### TASK GOAL
The records below need to come back exactly as they are, pictures omitted.
═══ DATA SUPPLIED ═══
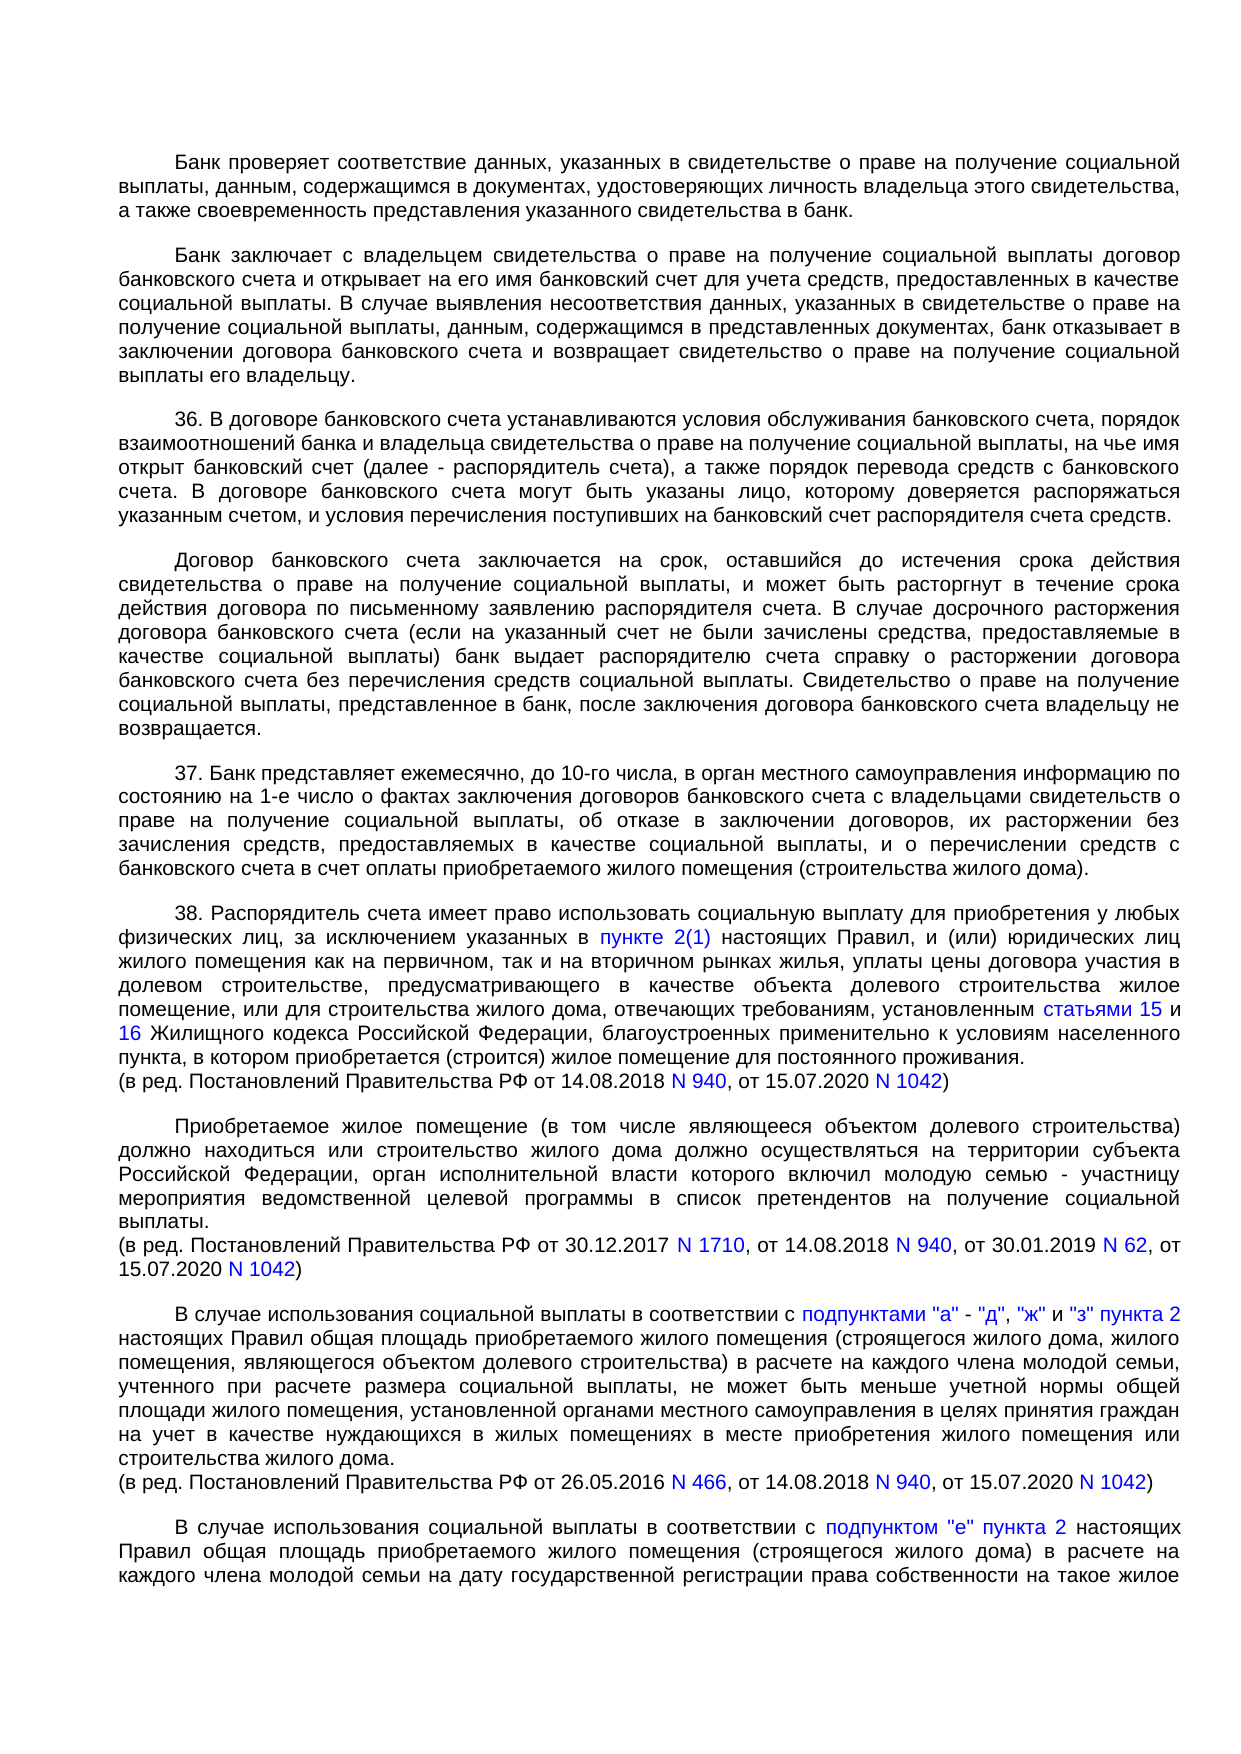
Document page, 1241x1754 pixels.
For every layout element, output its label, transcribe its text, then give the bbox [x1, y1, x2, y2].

text Банк проверяет соответствие данных, указанных в свидетельстве о праве на получение социальной выплаты, данным, содержащимся в документах, удостоверяющих личность владельца этого свидетельства, а также своевременность представления указанного свидетельства в банк. [118, 150, 1181, 222]
text (в ред. Постановлений Правительства РФ от 14.08.2018 N 940, от 15.07.2020 N 1042) [118, 1069, 1181, 1093]
text Банк заключает с владельцем свидетельства о праве на получение социальной выплаты договор банковского счета и открывает на его имя банковский счет для учета средств, предоставленных в качестве социальной выплаты. В случае выявления несоответствия данных, указанных в свидетельстве о праве на получение социальной выплаты, данным, содержащимся в представленных документах, банк отказывает в заключении договора банковского счета и возвращает свидетельство о праве на получение социальной выплаты его владельцу. [118, 243, 1181, 386]
text Приобретаемое жилое помещение (в том числе являющееся объектом долевого строительства) должно находиться или строительство жилого дома должно осуществляться на территории субъекта Российской Федерации, орган исполнительной власти которого включил молодую семью - участницу мероприятия ведомственной целевой программы в список претендентов на получение социальной выплаты. [118, 1113, 1181, 1233]
text 38. Распорядитель счета имеет право использовать социальную выплату для приобретения у любых физических лиц, за исключением указанных в пункте 2(1) настоящих Правил, и (или) юридических лиц жилого помещения как на первичном, так и на вторичном рынках жилья, уплаты цены договора участия в долевом строительстве, предусматривающего в качестве объекта долевого строительства жилое помещение, или для строительства жилого дома, отвечающих требованиям, установленным статьями 15 и 16 Жилищного кодекса Российской Федерации, благоустроенных применительно к условиям населенного пункта, в котором приобретается (строится) жилое помещение для постоянного проживания. [118, 901, 1181, 1069]
text 37. Банк представляет ежемесячно, до 10-го числа, в орган местного самоуправления информацию по состоянию на 1-е число о фактах заключения договоров банковского счета с владельцами свидетельств о праве на получение социальной выплаты, об отказе в заключении договоров, их расторжении без зачисления средств, предоставляемых в качестве социальной выплаты, и о перечислении средств с банковского счета в счет оплаты приобретаемого жилого помещения (строительства жилого дома). [118, 760, 1181, 880]
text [118, 1514, 1181, 1586]
text В случае использования социальной выплаты в соответствии с подпунктами "а" - "д", "ж" и "з" пункта 2 настоящих Правил общая площадь приобретаемого жилого помещения (строящегося жилого дома, жилого помещения, являющегося объектом долевого строительства) в расчете на каждого члена молодой семьи, учтенного при расчете размера социальной выплаты, не может быть меньше учетной нормы общей площади жилого помещения, установленной органами местного самоуправления в целях принятия граждан на учет в качестве нуждающихся в жилых помещениях в месте приобретения жилого помещения или строительства жилого дома. [118, 1302, 1181, 1470]
text Договор банковского счета заключается на срок, оставшийся до истечения срока действия свидетельства о праве на получение социальной выплаты, и может быть расторгнут в течение срока действия договора по письменному заявлению распорядителя счета. В случае досрочного расторжения договора банковского счета (если на указанный счет не были зачислены средства, предоставляемые в качестве социальной выплаты) банк выдает распорядителю счета справку о расторжении договора банковского счета без перечисления средств социальной выплаты. Свидетельство о праве на получение социальной выплаты, представленное в банк, после заключения договора банковского счета владельцу не возвращается. [118, 548, 1181, 739]
text (в ред. Постановлений Правительства РФ от 30.12.2017 N 1710, от 14.08.2018 N 940, от 30.01.2019 N 62, от 15.07.2020 N 1042) [118, 1233, 1181, 1281]
text (в ред. Постановлений Правительства РФ от 26.05.2016 N 466, от 14.08.2018 N 940, от 15.07.2020 N 1042) [118, 1470, 1181, 1494]
text 36. В договоре банковского счета устанавливаются условия обслуживания банковского счета, порядок взаимоотношений банка и владельца свидетельства о праве на получение социальной выплаты, на чье имя открыт банковский счет (далее - распорядитель счета), а также порядок перевода средств с банковского счета. В договоре банковского счета могут быть указаны лицо, которому доверяется распоряжаться указанным счетом, и условия перечисления поступивших на банковский счет распорядителя счета средств. [118, 407, 1181, 527]
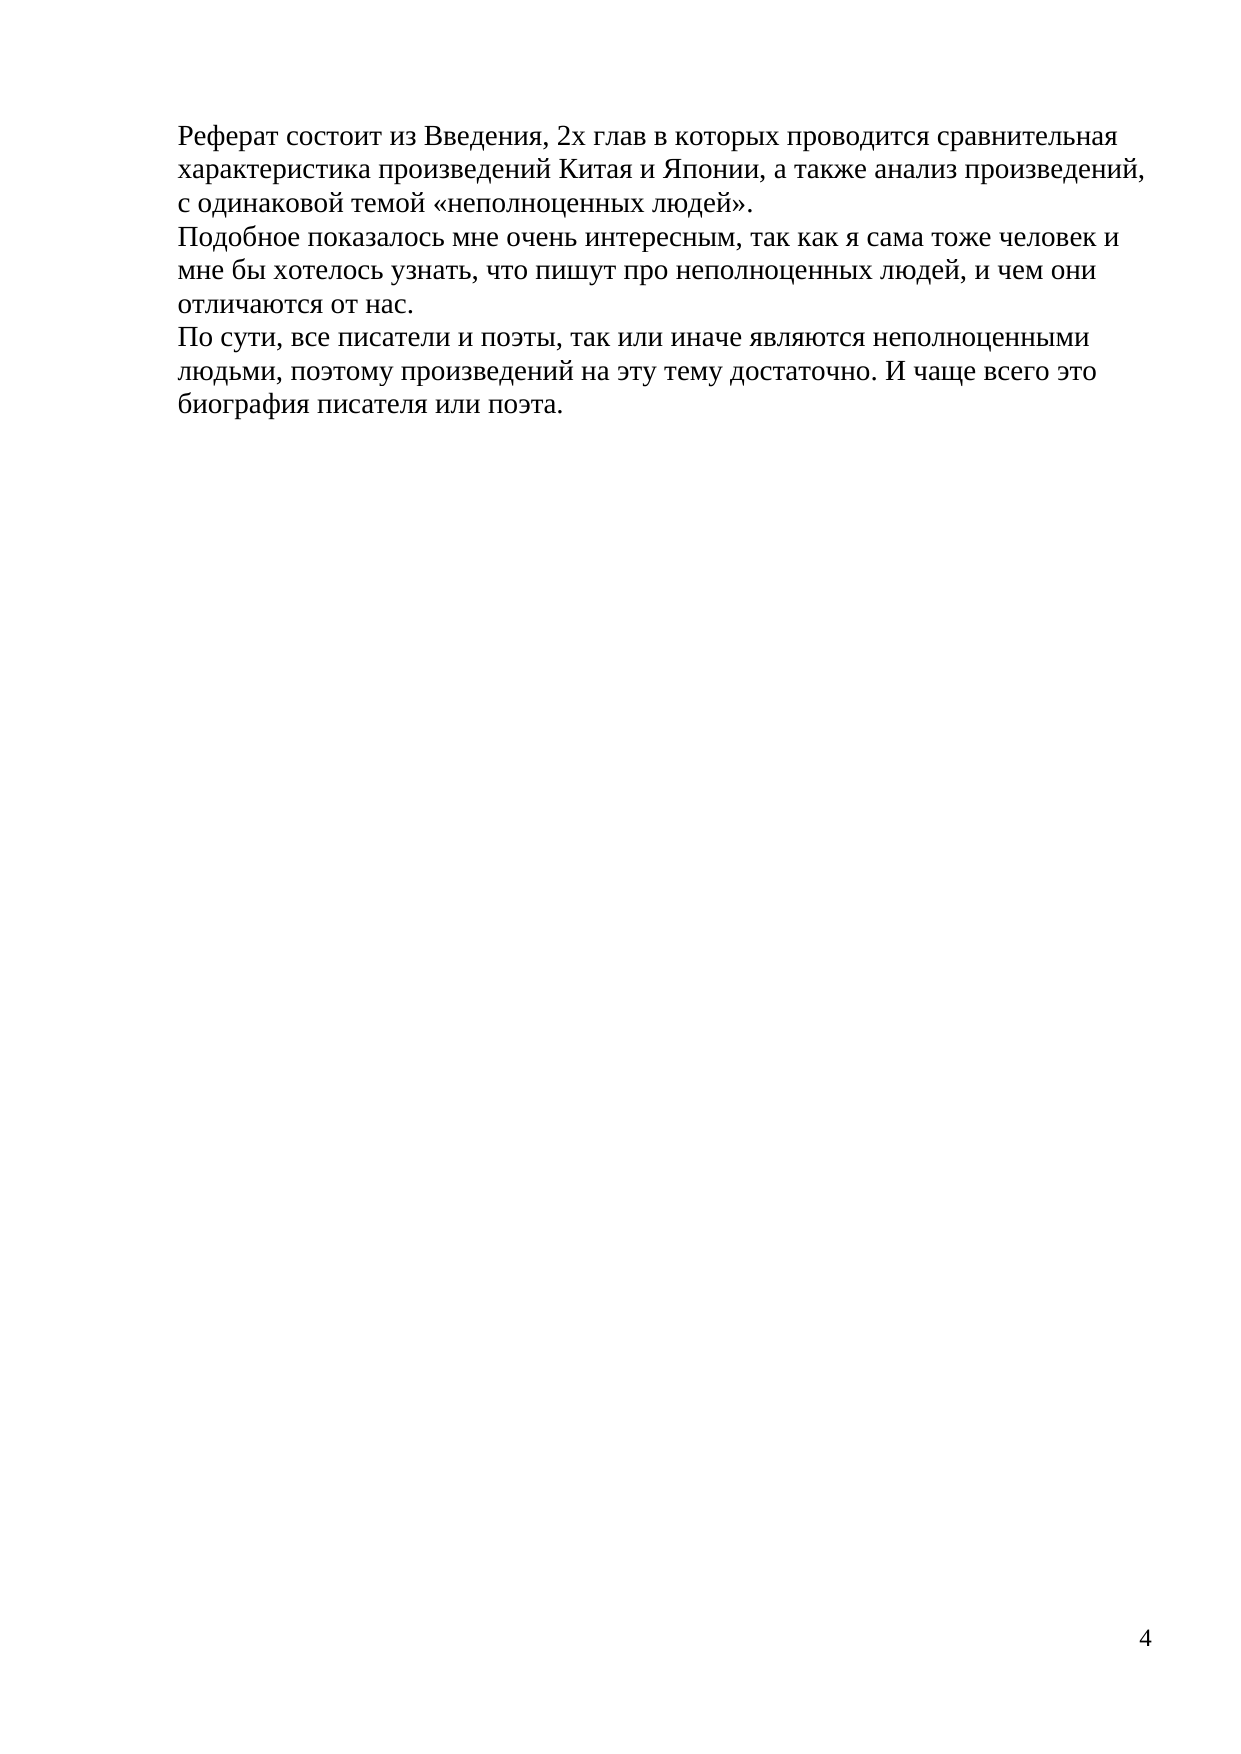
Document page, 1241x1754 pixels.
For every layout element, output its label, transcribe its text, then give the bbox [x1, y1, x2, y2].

text Подобное показалось мне очень интересным, так как я сама тоже человек и мне бы хотелось узнать, что пишут про неполноценных людей, и чем они отличаются от нас. [414, 219, 1152, 319]
text По сути, все писатели и поэты, так или иначе являются неполноценными людьми, поэтому произведений на эту тему достаточно. И чаще всего это биография писателя или поэта. [564, 319, 1152, 420]
text Реферат состоит из Введения, 2х глав в которых проводится сравнительная характеристика произведений Китая и Японии, а также анализ произведений, с одинаковой темой «неполноценных людей». [754, 118, 1152, 219]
═══
### WRITTEN RESPONSE
Document page, 1241x1754 pixels.
For every layout element, output its label, transcribe its text, then give the bbox [x1, y1, x2, y2].

text Банк проверяет соответствие данных, указанных в свидетельстве о праве на получение социальной выплаты, данным, содержащимся в документах, удостоверяющих личность владельца этого свидетельства, а также своевременность представления указанного свидетельства в банк. [118, 150, 1181, 222]
text (в ред. Постановлений Правительства РФ от 14.08.2018 N 940, от 15.07.2020 N 1042) [118, 1069, 1181, 1093]
text Банк заключает с владельцем свидетельства о праве на получение социальной выплаты договор банковского счета и открывает на его имя банковский счет для учета средств, предоставленных в качестве социальной выплаты. В случае выявления несоответствия данных, указанных в свидетельстве о праве на получение социальной выплаты, данным, содержащимся в представленных документах, банк отказывает в заключении договора банковского счета и возвращает свидетельство о праве на получение социальной выплаты его владельцу. [118, 243, 1181, 386]
text Приобретаемое жилое помещение (в том числе являющееся объектом долевого строительства) должно находиться или строительство жилого дома должно осуществляться на территории субъекта Российской Федерации, орган исполнительной власти которого включил молодую семью - участницу мероприятия ведомственной целевой программы в список претендентов на получение социальной выплаты. [118, 1113, 1181, 1233]
text 38. Распорядитель счета имеет право использовать социальную выплату для приобретения у любых физических лиц, за исключением указанных в пункте 2(1) настоящих Правил, и (или) юридических лиц жилого помещения как на первичном, так и на вторичном рынках жилья, уплаты цены договора участия в долевом строительстве, предусматривающего в качестве объекта долевого строительства жилое помещение, или для строительства жилого дома, отвечающих требованиям, установленным статьями 15 и 16 Жилищного кодекса Российской Федерации, благоустроенных применительно к условиям населенного пункта, в котором приобретается (строится) жилое помещение для постоянного проживания. [118, 901, 1181, 1069]
text 37. Банк представляет ежемесячно, до 10-го числа, в орган местного самоуправления информацию по состоянию на 1-е число о фактах заключения договоров банковского счета с владельцами свидетельств о праве на получение социальной выплаты, об отказе в заключении договоров, их расторжении без зачисления средств, предоставляемых в качестве социальной выплаты, и о перечислении средств с банковского счета в счет оплаты приобретаемого жилого помещения (строительства жилого дома). [118, 760, 1181, 880]
text [118, 1514, 1181, 1586]
text В случае использования социальной выплаты в соответствии с подпунктами "а" - "д", "ж" и "з" пункта 2 настоящих Правил общая площадь приобретаемого жилого помещения (строящегося жилого дома, жилого помещения, являющегося объектом долевого строительства) в расчете на каждого члена молодой семьи, учтенного при расчете размера социальной выплаты, не может быть меньше учетной нормы общей площади жилого помещения, установленной органами местного самоуправления в целях принятия граждан на учет в качестве нуждающихся в жилых помещениях в месте приобретения жилого помещения или строительства жилого дома. [118, 1302, 1181, 1470]
text Договор банковского счета заключается на срок, оставшийся до истечения срока действия свидетельства о праве на получение социальной выплаты, и может быть расторгнут в течение срока действия договора по письменному заявлению распорядителя счета. В случае досрочного расторжения договора банковского счета (если на указанный счет не были зачислены средства, предоставляемые в качестве социальной выплаты) банк выдает распорядителю счета справку о расторжении договора банковского счета без перечисления средств социальной выплаты. Свидетельство о праве на получение социальной выплаты, представленное в банк, после заключения договора банковского счета владельцу не возвращается. [118, 548, 1181, 739]
text (в ред. Постановлений Правительства РФ от 30.12.2017 N 1710, от 14.08.2018 N 940, от 30.01.2019 N 62, от 15.07.2020 N 1042) [118, 1233, 1181, 1281]
text (в ред. Постановлений Правительства РФ от 26.05.2016 N 466, от 14.08.2018 N 940, от 15.07.2020 N 1042) [118, 1470, 1181, 1494]
text 36. В договоре банковского счета устанавливаются условия обслуживания банковского счета, порядок взаимоотношений банка и владельца свидетельства о праве на получение социальной выплаты, на чье имя открыт банковский счет (далее - распорядитель счета), а также порядок перевода средств с банковского счета. В договоре банковского счета могут быть указаны лицо, которому доверяется распоряжаться указанным счетом, и условия перечисления поступивших на банковский счет распорядителя счета средств. [118, 407, 1181, 527]
Document page, 1241x1754 pixels.
For every layout element, output its label, transcribe its text, then give the bbox [x1, y1, x2, y2].

text Подобное показалось мне очень интересным, так как я сама тоже человек и мне бы хотелось узнать, что пишут про неполноценных людей, и чем они отличаются от нас. [414, 219, 1152, 319]
text По сути, все писатели и поэты, так или иначе являются неполноценными людьми, поэтому произведений на эту тему достаточно. И чаще всего это биография писателя или поэта. [564, 319, 1152, 420]
text Реферат состоит из Введения, 2х глав в которых проводится сравнительная характеристика произведений Китая и Японии, а также анализ произведений, с одинаковой темой «неполноценных людей». [754, 118, 1152, 219]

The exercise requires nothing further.